The research group in materials science focuses on in-situ structural characterization and multi-scale modelling to study and predict material properties. Applications range from investigating catalytic properties of thin films to modelling phase transformation in structural materials.
The main focus is on multi-scale modelling materials’ behaviour when subjected to specific environmental conditions in tandem with thermal and/or mechanical loading to predict the mechanical properties. Through such efforts, we aim to elucidate the underlying mechanisms behind material degradation and enable reliable life-time predictions for materials subjected to harsh conditions. We study mainly metallic materials, hydrides and oxides, but also polymer-based composites materials. Examples of on-going projects include ab initio-based fracture toughness modelling of hydrides; hydride precipitation using phase-field modelling; and precipitate strengthening using mean-field continuum approaches.

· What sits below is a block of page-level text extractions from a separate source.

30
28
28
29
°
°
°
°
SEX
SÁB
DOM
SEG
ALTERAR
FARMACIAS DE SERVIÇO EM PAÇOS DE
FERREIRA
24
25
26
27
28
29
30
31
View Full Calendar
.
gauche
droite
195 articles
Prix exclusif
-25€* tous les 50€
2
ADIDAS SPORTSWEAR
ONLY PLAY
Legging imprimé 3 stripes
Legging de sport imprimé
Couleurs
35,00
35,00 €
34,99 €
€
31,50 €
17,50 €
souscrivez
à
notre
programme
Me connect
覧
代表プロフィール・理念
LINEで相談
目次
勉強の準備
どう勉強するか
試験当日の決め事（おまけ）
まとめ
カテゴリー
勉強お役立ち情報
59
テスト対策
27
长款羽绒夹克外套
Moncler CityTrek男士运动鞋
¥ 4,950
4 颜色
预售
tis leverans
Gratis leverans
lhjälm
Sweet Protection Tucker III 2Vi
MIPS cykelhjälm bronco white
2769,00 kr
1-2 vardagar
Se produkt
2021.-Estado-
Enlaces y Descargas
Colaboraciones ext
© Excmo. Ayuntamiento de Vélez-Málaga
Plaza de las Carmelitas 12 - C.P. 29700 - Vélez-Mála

In-situ materials characterisation
Experimental work focuses on the characterisation of the material structure during exposure to conditions under which the materials operate or are treated or fabricated to understand the relationships between material structure and properties. The experiments make extensive use of international research facilities, especially synchrotron X-ray sources. Recent experimental activities include in-situ studies of precipitate formation in nickel-based alloys by high energy X-ray diffraction (XRD) at DESY, in-situ studies of hydride formation in zirconium using XRD at ESRF, and in-situ surface studies of catalytically active platinum-tin alloys by X-ray photoelectron spectroscopy at MAX IV.